(Saved data entries)
= Beginning of Section =

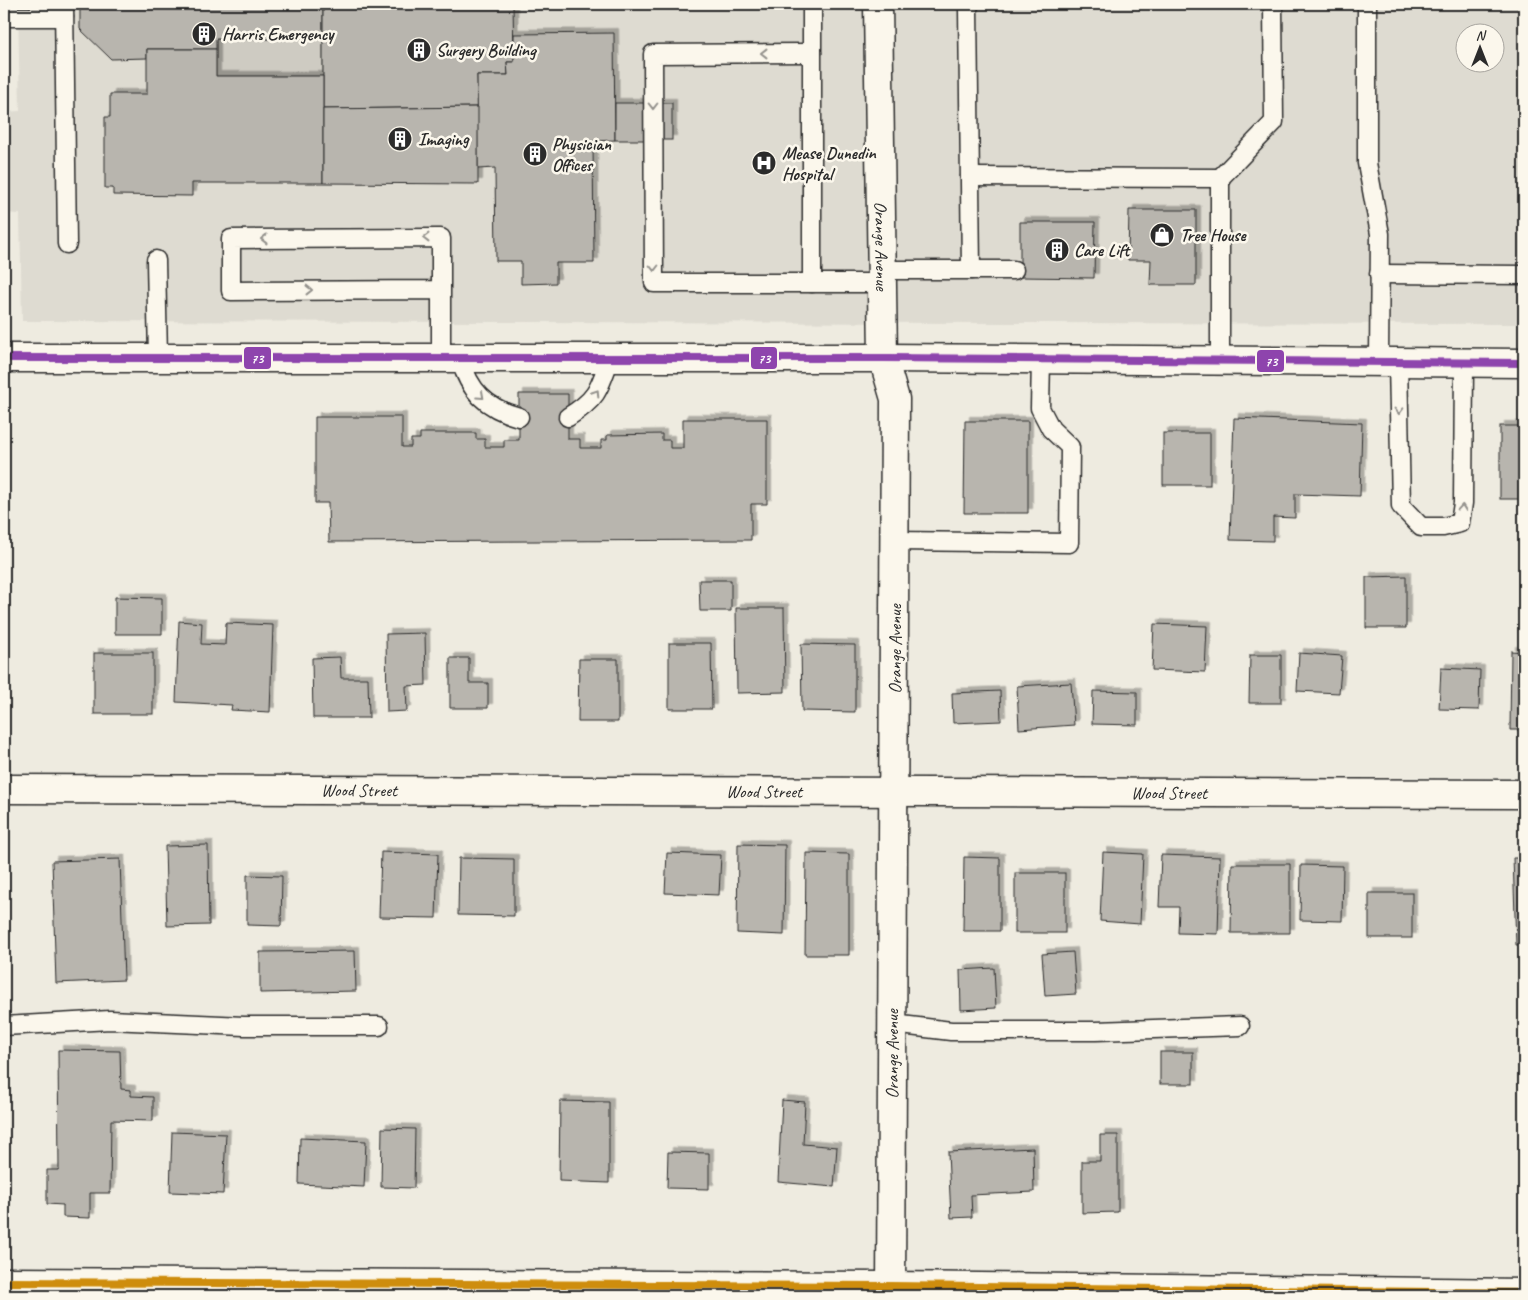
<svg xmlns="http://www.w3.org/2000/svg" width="1528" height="1300" font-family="Caveat,sans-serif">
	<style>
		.built { fill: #dedbd1; fill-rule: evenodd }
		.green { fill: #cecbc2; stroke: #7c7b76 }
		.building { fill: #b8b5ae; stroke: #2b2b2b; filter: url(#shadow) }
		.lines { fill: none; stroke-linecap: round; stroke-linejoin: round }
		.service-casing { stroke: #2b2b2b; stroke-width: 21 }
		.minor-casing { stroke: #2b2b2b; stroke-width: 31 }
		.tertiary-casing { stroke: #2b2b2b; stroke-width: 31 }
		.service { stroke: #fbf7ec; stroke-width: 18 }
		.minor { stroke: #fbf7ec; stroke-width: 28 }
		.tertiary { stroke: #fbf7ec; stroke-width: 28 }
		.bus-1-casing { stroke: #fbf7ec; stroke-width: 11 }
		.bus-2-casing { stroke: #fbf7ec; stroke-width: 11 }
		.bus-1 { stroke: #8e44ad; stroke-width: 8 }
		.bus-2 { stroke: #ce8d09; stroke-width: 8 }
		.oneway { stroke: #93918c }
		.labels { text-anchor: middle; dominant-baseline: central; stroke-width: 5; stroke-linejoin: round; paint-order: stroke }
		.poi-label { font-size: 18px; font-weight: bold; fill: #2b2b2b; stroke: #fbf7ec; text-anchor: start }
		.street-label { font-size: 18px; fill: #2b2b2b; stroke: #fbf7ec }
		.line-badge { stroke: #fbf7ec; stroke-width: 2 }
		.badge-label { font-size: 14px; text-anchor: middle; font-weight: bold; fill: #fff }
	</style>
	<defs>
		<filter id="shadow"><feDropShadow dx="4.5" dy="-4.5" stdDeviation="0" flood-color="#0004"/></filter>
	</defs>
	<rect width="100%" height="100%" fill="#eeebe0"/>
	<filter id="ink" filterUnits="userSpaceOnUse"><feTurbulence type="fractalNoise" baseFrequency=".02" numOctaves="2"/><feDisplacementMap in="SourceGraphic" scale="10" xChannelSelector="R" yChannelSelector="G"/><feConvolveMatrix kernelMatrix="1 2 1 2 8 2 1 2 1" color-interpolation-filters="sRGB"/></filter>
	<g filter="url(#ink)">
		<!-- built -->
		<path class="built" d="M18,4H1524V324L22,321L20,214L4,213V112L20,111ZM1466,32H1496V62H1466Z"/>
		<!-- green -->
		<rect class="green" x="216" y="39" width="107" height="37"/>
		<!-- building -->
		<g class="building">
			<polygon points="80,4 323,4 323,39 216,39 216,49 147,49 147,58 111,59 80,29"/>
			<polygon points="323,4 513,4 514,62 507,62 508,75 477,75 478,107 323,109"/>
			<polygon points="614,33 615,140 593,141 594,263 556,263 556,283 521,284 521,261 496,261 495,168 478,169 477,75 508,75 507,62 514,62 514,34"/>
			<polygon points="147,49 216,49 216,76 323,76 323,183 192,183 192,196 113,195 113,188 105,188 105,117 110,117 110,94 147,94"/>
			<rect x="615" y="103" width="57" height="37"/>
			<polygon points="478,107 478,184 323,183 323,109"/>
			<polygon points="1129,210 1196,210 1196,285 1150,285 1151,260 1128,260"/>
			<polygon points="1020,222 1095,222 1094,278 1020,277"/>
			<polygon points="519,394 568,394 568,439 580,439 580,448 601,448 601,440 607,440 607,435 662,434 662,440 670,440 670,448 683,448 683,419 767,419 767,504 751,504 751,540 329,542 328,503 315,503 315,417 402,417 402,447 411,447 411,439 420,439 420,433 476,433 476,439 485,439 485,447 504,447 504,440 519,440"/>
			<polygon points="1234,418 1362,423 1360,496 1295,494 1295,518 1273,517 1273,541 1230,540"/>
			<polygon points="965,421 1028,421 1028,513 964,513"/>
			<rect x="1500" y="426" width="24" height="73"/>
			<rect x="1163" y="433" width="47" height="52"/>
			<polygon points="1406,576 1406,628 1366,628 1366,577"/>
			<polygon points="699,580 731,580 731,611 700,611"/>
			<polygon points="115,597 162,598 162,634 115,634"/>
			<polygon points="736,608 784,608 785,692 737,693"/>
			<polygon points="179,621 202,623 201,644 225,645 226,623 273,625 270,712 231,710 232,705 176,702"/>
			<polygon points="1154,624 1207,626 1205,672 1152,670"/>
			<polygon points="425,633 426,685 406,686 407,711 387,712 386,634"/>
			<polygon points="669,643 711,643 712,709 669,709"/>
			<polygon points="801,644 855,645 855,712 802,711"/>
			<polygon points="1511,651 1524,652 1524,730 1510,730"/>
			<rect x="94" y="653" width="59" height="61"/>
			<polygon points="1299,653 1342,656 1339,693 1297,691"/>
			<polygon points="1250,655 1281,655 1281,703 1249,703"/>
			<polygon points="340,657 341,678 368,678 369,718 313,718 312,658"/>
			<polygon points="450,658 469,658 469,683 488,683 488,708 450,708"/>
			<polygon points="579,659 618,659 618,722 578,722"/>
			<polygon points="1441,668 1480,670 1479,710 1439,709"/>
			<polygon points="1071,683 1074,725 1019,729 1017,686"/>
			<polygon points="1000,691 1001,721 953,723 952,693"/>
			<polygon points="1093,691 1137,692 1137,725 1092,724"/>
			<polygon points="738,844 785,845 784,935 737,933"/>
			<polygon points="208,845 209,925 167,926 165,846"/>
			<polygon points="381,852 438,854 436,918 379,917"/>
			<polygon points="1103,852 1143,854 1140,924 1100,921"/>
			<polygon points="667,853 721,855 719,895 665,893"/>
			<polygon points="806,853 849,854 849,955 805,955"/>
			<polygon points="1161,855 1220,857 1218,934 1178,933 1179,907 1159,907"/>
			<polygon points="964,857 1000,858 1000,931 963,931"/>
			<polygon points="459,858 514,859 514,916 458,915"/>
			<polygon points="1513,858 1524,858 1524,945 1516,945"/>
			<polygon points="120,859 124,980 56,983 52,861"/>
			<polygon points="1232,864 1290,864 1290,933 1231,933"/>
			<polygon points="1301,865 1343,866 1342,921 1300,920"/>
			<rect x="1015" y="873" width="50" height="60"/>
			<polygon points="247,875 282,876 281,926 247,925"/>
			<rect x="1369" y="893" width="43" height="45"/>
			<polygon points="355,951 356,991 260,993 260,952"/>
			<polygon points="1073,952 1076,994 1045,996 1042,954"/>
			<polygon points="994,968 996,1008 961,1010 960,970"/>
			<polygon points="58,1050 120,1051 121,1089 131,1090 131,1096 153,1097 153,1121 111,1120 110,1193 90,1193 90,1218 63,1217 63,1205 47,1204 47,1170 59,1170"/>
			<rect x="1160" y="1052" width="33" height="32"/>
			<polygon points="782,1100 805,1102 803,1144 837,1147 834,1187 778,1182"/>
			<polygon points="560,1101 609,1102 609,1183 559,1181"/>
			<polygon points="382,1128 415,1129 414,1188 381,1187"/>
			<polygon points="172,1132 226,1134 223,1194 170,1192"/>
			<polygon points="1100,1135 1118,1135 1118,1212 1082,1213 1082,1161 1100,1161"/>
			<polygon points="300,1138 366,1141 364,1187 299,1184"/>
			<polygon points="1033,1148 1034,1192 971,1195 972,1217 951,1218 948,1152"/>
			<polygon points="668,1152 709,1153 709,1189 667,1188"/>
		</g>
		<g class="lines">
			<defs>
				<g id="service">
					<polyline points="64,4 67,244"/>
					<polyline points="812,4 812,283"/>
					<polyline points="970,4 968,8 971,270"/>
					<polyline points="1367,4 1367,163 1380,234 1379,362"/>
					<polyline points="4,17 64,17"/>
					<polyline points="812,53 653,54 654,283 882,283"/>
					<polyline points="970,177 1220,178"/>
					<polyline points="156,260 158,358"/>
					<polyline points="882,270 1014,270"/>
					<polyline points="1379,274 1524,275"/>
					<polyline points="440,290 231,291 231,239 441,238 441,358"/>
					<path d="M460,358C469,391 486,408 519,417"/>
					<polyline points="1220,361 1220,178 1274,122 1273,4"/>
					<polyline points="1398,362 1401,506 1421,527 1443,527 1460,523 1463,503 1464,362"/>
					<path d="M568,417C597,399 599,390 610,358"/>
					<polyline points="895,541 1069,543 1070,447 1051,429 1040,408 1041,359"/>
					<polyline points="893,1024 951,1031 1096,1031 1240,1026"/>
					<polyline points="4,1026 110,1020 244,1026 379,1026"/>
				</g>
				<g id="minor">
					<path id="s1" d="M878,4L883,358L895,399L891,1296"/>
					<path id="s2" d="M4,789L1524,794"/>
					<polyline points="4,1282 891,1286 1524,1293"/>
				</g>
				<polyline id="tertiary" points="4,358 883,358 1524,363"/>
			</defs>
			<!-- service casing -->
			<use href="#service" class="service-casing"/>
			<!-- minor casing -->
			<use href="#minor" class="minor-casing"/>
			<!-- tertiary casing -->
			<use href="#tertiary" class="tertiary-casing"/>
			<!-- service -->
			<use href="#service" class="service"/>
			<!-- minor -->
			<use href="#minor" class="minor"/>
			<!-- tertiary -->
			<use href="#tertiary" class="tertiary"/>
			<defs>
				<polyline id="bus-1" points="4,358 883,358 1524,363"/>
				<polyline id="bus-2" points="4,1282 891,1286 1524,1293"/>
			</defs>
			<!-- bus-1 casing -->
			<use href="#bus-1" class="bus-1-casing"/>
			<!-- bus-2 casing -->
			<use href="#bus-2" class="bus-2-casing"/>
			<!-- bus-1 -->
			<use href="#bus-1" class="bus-1"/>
			<!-- bus-2 -->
			<use href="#bus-2" class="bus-2"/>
		</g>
		<!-- one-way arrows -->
		<defs><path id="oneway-chevron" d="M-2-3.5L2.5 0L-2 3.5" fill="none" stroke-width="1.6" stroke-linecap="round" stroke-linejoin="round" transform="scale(1.25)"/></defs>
		<g class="oneway">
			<use href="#oneway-chevron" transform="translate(764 53) rotate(180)"/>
			<use href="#oneway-chevron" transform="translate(653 106) rotate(90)"/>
			<use href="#oneway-chevron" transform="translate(426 238) rotate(180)"/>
			<use href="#oneway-chevron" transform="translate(264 239) rotate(180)"/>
			<use href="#oneway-chevron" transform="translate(654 268) rotate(90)"/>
			<use href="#oneway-chevron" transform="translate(309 290)"/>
			<use href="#oneway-chevron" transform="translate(596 393) rotate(-57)"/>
			<use href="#oneway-chevron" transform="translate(481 396) rotate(42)"/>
			<use href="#oneway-chevron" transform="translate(1399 411) rotate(89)"/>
			<use href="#oneway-chevron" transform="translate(1462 508) rotate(-85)"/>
		</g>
	</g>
	<!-- icons -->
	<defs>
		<symbol id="building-disc" viewBox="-11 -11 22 22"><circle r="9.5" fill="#2b2b2b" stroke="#fbf7ec"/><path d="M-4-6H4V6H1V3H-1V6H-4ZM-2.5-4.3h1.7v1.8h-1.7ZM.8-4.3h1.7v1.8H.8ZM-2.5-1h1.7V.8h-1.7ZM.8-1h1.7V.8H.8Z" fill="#fff"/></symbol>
		<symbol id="hospital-disc" viewBox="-11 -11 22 22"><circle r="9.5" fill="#2b2b2b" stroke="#fbf7ec"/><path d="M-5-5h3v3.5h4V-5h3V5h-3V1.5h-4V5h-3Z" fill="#fff"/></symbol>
		<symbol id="shop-disc" viewBox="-11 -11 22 22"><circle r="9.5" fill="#2b2b2b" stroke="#fbf7ec"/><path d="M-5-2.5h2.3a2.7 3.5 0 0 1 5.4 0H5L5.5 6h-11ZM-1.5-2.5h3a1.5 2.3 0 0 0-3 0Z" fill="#fff"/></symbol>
	</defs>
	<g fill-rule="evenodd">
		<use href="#building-disc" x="190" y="20" width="28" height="28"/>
		<use href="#building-disc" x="405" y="36" width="28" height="28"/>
		<use href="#building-disc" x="386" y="125" width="28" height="28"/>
		<use href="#building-disc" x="521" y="140" width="28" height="28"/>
		<use href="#hospital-disc" x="750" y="149" width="28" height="28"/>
		<use href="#shop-disc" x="1148" y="221" width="28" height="28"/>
		<use href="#building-disc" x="1043" y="236" width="28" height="28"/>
	</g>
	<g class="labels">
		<!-- poi labels -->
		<g class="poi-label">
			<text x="222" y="34">Harris Emergency</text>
			<text x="436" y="50">Surgery Building</text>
			<text x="418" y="139">Imaging</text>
			<text x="552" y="144">Physician<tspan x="552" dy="21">Offices</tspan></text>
			<text x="782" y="153">Mease Dunedin<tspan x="782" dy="21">Hospital</tspan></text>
			<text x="1180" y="235">Tree House</text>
			<text x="1074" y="250">Care Lift</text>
		</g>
		<!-- street labels -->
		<g class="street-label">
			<text stroke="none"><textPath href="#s1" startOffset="242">Orange Avenue</textPath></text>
			<text transform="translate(895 649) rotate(-90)">Orange Avenue</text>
			<text stroke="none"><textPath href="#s2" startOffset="355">Wood Street</textPath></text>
			<text stroke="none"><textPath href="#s2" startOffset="760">Wood Street</textPath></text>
			<text stroke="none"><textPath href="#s2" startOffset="1165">Wood Street</textPath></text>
			<text transform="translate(892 1054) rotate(-90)">Orange Avenue</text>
		</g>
	</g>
	<g class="line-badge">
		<rect x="243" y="346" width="29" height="24" rx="5" fill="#8e44ad"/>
		<rect x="750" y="346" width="28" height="24" rx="5" fill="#8e44ad"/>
		<rect x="1256" y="349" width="29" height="24" rx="5" fill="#8e44ad"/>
	</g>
	<g class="badge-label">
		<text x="257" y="363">73</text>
		<text x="764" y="363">73</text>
		<text x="1271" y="366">73</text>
	</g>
	<!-- margin -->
	<rect width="1528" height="1300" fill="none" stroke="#fbf7ec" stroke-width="20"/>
	<rect x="10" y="10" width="1508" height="1280" fill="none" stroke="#2b2b2b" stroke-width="2" filter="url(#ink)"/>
	<!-- north arrow -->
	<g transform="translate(1480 48)"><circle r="24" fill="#fbf7ec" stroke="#a8a59f"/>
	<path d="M0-4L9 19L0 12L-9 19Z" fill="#2b2b2b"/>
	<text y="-8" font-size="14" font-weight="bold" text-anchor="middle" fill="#2b2b2b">N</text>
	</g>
</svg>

= End of Section =

Activity:
Please report every line in the entries above that holds the string "lines".

Output below:
		.lines { fill: none; stroke-linecap: round; stroke-linejoin: round }
		<g class="lines">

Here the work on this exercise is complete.